------ RECORDS SUPPLIED ------

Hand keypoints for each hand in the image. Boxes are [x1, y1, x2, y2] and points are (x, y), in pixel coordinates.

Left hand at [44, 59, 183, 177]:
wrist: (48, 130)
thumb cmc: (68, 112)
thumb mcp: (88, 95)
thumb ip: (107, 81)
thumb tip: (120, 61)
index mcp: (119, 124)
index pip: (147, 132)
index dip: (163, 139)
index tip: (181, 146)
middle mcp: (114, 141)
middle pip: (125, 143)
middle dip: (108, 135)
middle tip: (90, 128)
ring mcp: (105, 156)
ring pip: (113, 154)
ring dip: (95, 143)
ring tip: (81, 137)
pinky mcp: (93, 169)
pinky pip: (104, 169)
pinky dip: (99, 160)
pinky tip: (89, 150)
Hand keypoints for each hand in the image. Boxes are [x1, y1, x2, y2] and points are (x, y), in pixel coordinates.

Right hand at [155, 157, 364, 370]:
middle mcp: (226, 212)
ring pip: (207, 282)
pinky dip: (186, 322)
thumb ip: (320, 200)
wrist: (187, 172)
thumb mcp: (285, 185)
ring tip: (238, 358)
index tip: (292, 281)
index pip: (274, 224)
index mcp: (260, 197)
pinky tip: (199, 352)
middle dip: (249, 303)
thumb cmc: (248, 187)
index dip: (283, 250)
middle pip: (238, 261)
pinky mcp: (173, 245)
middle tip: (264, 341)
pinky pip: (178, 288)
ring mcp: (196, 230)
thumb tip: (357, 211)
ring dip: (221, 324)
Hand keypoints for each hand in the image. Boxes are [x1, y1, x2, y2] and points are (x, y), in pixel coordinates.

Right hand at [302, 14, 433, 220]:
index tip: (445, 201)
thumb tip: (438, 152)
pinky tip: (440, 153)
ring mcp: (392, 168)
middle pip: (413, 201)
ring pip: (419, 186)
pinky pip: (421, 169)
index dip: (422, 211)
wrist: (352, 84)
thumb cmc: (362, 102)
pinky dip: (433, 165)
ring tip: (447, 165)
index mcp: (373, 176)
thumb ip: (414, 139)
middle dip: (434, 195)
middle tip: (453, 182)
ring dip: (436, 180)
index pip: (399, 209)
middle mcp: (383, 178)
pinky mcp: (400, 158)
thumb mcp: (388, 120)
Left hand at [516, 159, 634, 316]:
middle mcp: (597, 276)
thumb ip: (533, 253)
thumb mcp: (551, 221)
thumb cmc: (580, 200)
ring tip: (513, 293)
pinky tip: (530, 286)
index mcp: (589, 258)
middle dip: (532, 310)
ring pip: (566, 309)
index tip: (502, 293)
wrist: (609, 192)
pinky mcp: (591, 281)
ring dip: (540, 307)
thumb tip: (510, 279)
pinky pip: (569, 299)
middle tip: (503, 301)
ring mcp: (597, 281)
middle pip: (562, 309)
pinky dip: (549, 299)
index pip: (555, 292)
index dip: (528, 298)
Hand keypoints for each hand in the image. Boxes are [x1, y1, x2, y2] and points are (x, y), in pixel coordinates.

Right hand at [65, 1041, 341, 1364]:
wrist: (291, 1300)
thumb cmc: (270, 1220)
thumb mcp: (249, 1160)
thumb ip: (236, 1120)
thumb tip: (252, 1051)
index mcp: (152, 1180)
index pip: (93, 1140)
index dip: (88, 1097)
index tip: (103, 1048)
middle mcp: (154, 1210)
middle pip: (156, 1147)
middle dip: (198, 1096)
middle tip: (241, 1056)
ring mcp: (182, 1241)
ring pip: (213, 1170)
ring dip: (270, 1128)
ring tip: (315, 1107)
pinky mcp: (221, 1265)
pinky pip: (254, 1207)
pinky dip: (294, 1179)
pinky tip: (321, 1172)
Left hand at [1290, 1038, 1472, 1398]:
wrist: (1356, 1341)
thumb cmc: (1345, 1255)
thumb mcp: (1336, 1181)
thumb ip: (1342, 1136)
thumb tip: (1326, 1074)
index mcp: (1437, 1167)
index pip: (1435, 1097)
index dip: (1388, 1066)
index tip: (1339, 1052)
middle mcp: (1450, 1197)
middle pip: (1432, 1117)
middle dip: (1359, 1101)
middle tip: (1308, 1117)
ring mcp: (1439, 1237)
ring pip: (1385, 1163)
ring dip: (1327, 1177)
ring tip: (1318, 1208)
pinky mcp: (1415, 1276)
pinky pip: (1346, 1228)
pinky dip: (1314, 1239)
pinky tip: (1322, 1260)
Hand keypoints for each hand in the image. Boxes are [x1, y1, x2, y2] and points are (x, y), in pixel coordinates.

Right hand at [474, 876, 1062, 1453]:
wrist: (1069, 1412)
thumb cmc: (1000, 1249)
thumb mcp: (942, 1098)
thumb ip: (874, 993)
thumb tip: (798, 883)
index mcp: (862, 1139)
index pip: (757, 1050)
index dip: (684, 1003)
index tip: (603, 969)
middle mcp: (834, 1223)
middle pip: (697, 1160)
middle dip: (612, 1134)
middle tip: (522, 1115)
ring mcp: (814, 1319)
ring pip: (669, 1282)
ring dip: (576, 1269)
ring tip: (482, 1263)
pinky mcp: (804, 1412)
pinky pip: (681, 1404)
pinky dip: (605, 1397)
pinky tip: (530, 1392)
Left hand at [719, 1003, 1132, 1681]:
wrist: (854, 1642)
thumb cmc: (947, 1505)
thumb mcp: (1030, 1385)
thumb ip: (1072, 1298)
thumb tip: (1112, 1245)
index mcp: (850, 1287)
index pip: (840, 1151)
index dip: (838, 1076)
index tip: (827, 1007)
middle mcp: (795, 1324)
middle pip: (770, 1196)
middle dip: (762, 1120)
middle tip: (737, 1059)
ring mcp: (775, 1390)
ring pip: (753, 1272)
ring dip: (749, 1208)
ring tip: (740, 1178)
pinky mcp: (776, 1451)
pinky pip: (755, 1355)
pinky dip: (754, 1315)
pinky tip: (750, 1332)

------

*WORK ORDER*
Write out, please, only the lines from the one with "ring mcp: (1439, 1237)" through the last line above, both included and unchanged.

*ANSWER SECTION*
ring mcp: (1439, 1237)
ring pip: (1385, 1163)
ring dip: (1327, 1177)
ring tip: (1318, 1208)
pinky mcp: (1415, 1276)
pinky pip: (1346, 1228)
pinky dip: (1314, 1239)
pinky tip: (1322, 1260)
Hand keypoints for each hand in the image. Boxes are [x1, y1, x2, y2] and points are (x, y), in pixel coordinates.

Right hand at [474, 876, 1062, 1453]:
wrist: (1069, 1412)
thumb cmc: (1000, 1249)
thumb mcp: (942, 1098)
thumb ip: (874, 993)
thumb tip: (798, 883)
index mcp: (862, 1139)
index pip: (757, 1050)
index dip: (684, 1003)
index tip: (603, 969)
middle mcp: (834, 1223)
middle pip: (697, 1160)
middle dip: (612, 1134)
middle tip: (522, 1115)
ring mcp: (814, 1319)
ring pip: (669, 1282)
ring dip: (576, 1269)
ring tip: (482, 1263)
pinky mcp: (804, 1412)
pinky pip: (681, 1404)
pinky dip: (605, 1397)
pinky tip: (530, 1392)
Left hand at [719, 1003, 1132, 1681]:
wrist: (854, 1642)
thumb cmc: (947, 1505)
thumb mcp: (1030, 1385)
thumb ip: (1072, 1298)
thumb tip: (1112, 1245)
index mcp: (850, 1287)
index pip: (840, 1151)
index dip: (838, 1076)
index tip: (827, 1007)
middle mcp: (795, 1324)
middle pip: (770, 1196)
middle dip: (762, 1120)
middle tip: (737, 1059)
ring mcp: (775, 1390)
ring pip: (753, 1272)
ring dip: (749, 1208)
ring tip: (740, 1178)
pinky mcp: (776, 1451)
pinky pip: (755, 1355)
pinky dip: (754, 1315)
pinky tip: (750, 1332)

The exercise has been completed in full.